Starting with the line that holds "As melhores", reproduce each line through the last one of the data, exactly as written. Pictures are not copied.
********
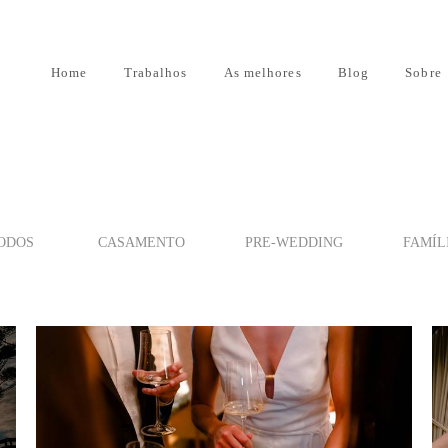
Home
Trabalhos
As melhores
Blog
Sobre
ODOS
CASAMENTO
PRE-WEDDING
FAMÍL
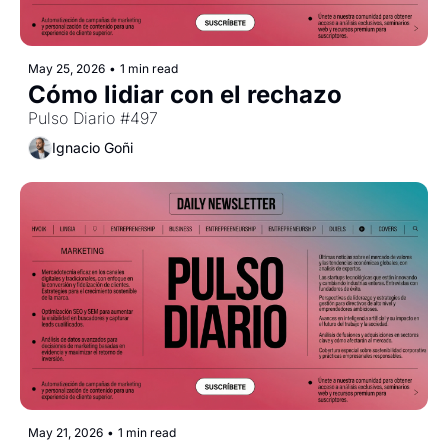
May 25, 2026
•
1 min read
Cómo lidiar con el rechazo
Pulso Diario #497
Ignacio Goñi
May 21, 2026
•
1 min read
********
ANSWER BOX →
As melhores
Blog
Sobre
ODOS
CASAMENTO
PRE-WEDDING
FAMÍL
May 25, 2026
•
1 min read
Cómo lidiar con el rechazo
Pulso Diario #497
Ignacio Goñi
May 21, 2026
•
1 min read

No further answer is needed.